Corrected entry: To sneak Orac into the Casino, Avon tricks it into reducing its own size by claiming that it is impossible to do so, whereupon Orac immediately shrinks itself to prove otherwise. Knowing in theory that it is possible is one thing, actually doing it immediately without the use of any other equipment is just plain silly. What practical device or physics did Orac use to perform this miracle? There are only two possibilities for shrinking an object to, for example, 1/4 of its size. (1) You can remove 3/4 of the atoms in it. Orac might still be functional doing this but would never be able to be upsized to original size again (since 3/4 of the molecular content is now lost, you'd end up with a "pixelized" version of Orac on re-expansion). (2) You could compress the available atoms into 1/4 of the physical space, which would made it 4 times as dense, and therefore as stable as a nuclear bomb, with a gravitational pull similar to that of a neutron star. Apart from the fact that physics are different for objects of that density and so electricity, for example, wouldn't work anymore: if Orac used this method, its voice would have changed beyond the range of human hearing.

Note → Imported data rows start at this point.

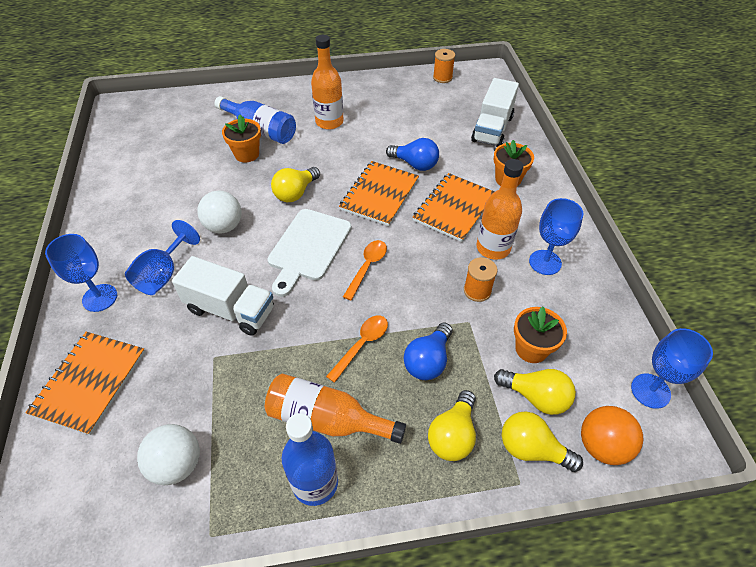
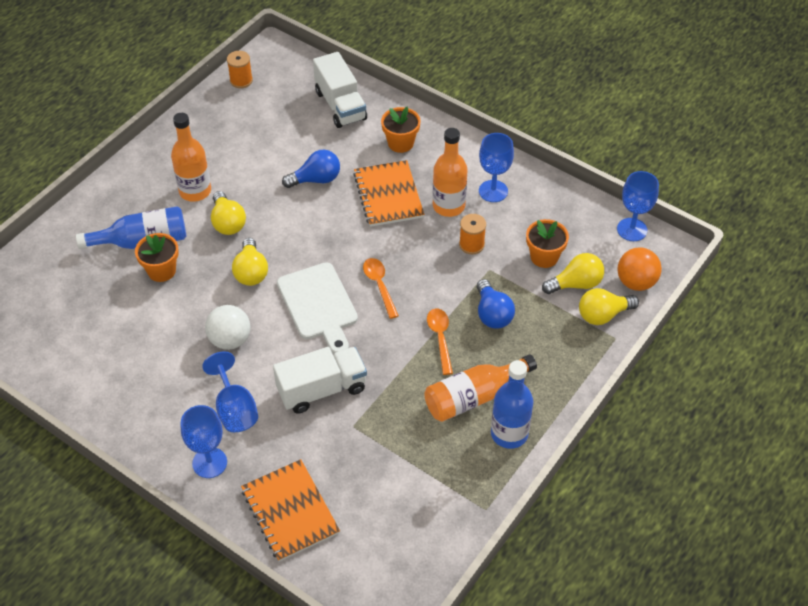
camera: 45 degrees left, 0 degrees up
(177, 464) = (417, 497): white ball -> none
(379, 194) = (319, 224): orange notebook -> none
(453, 435) = (554, 344): yellow light bulb -> yellow light bulb (228, 223)

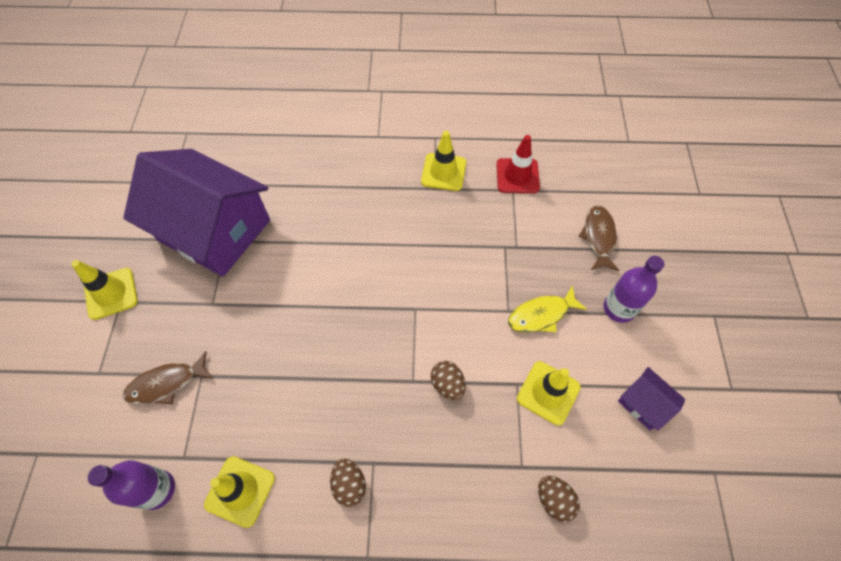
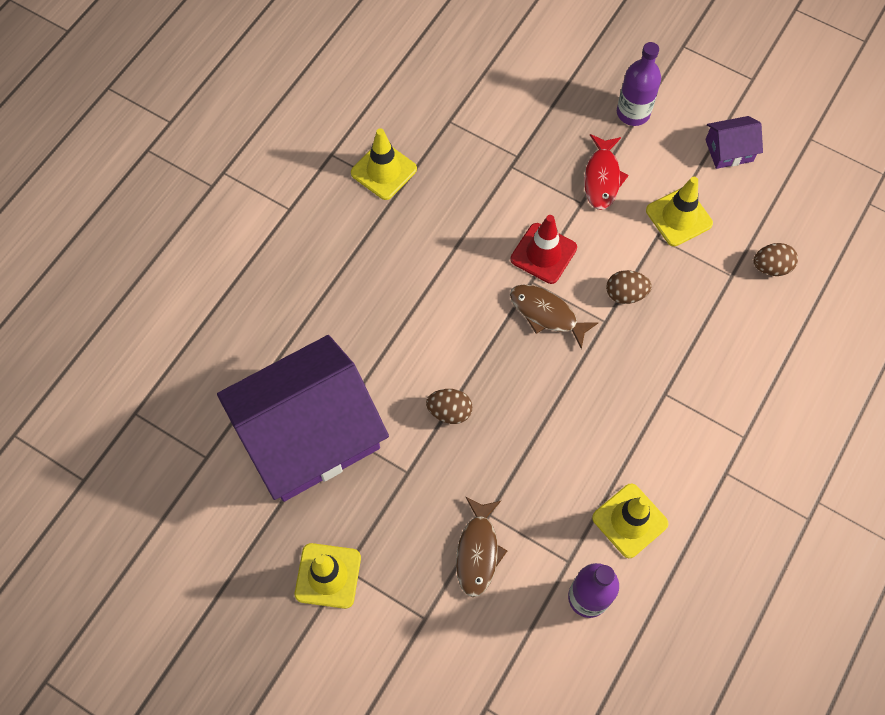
camera: 60 degrees left, 5 degrees up
(349, 484) = (673, 422): brown egg -> brown egg (449, 411)
(517, 176) = (434, 107): red traffic cone -> red traffic cone (543, 253)
(541, 315) = (602, 178): yellow fish -> red fish
(598, 237) = (551, 82): brown fish -> brown fish (546, 314)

Corrected entry: Avon and Vila seem obsessed with a pointless exercise. Initially they plan to break the casino by winning a million credits with Orac's help, but Vila can't stop and gets their winnings up to 5 million, then risks death by electrocution by playing the Klute at Speed Chess for more. But when the Liberator was first boarded in Series 1, the crew found a room containing riches beyond imagination - currency, gems, etc. There are at least 30 million credits worth in there, because that is how much Jenna offered the hijacker of the Liberator in 1.11 'Bounty' to let her go.
Correction: The point is that they are bored, not that they need money.
Correction: This is simply untrue. Orac is light enough to be carried by hand. Compressing him to much smaller size would quadruple his density, making him about as dense as an iron weight. It would certainly not increase his density to that of a neutron star (which wouldn't increase his gravity anyway) or to nuclear densities, both of which are many many powers of ten larger than what is seen here.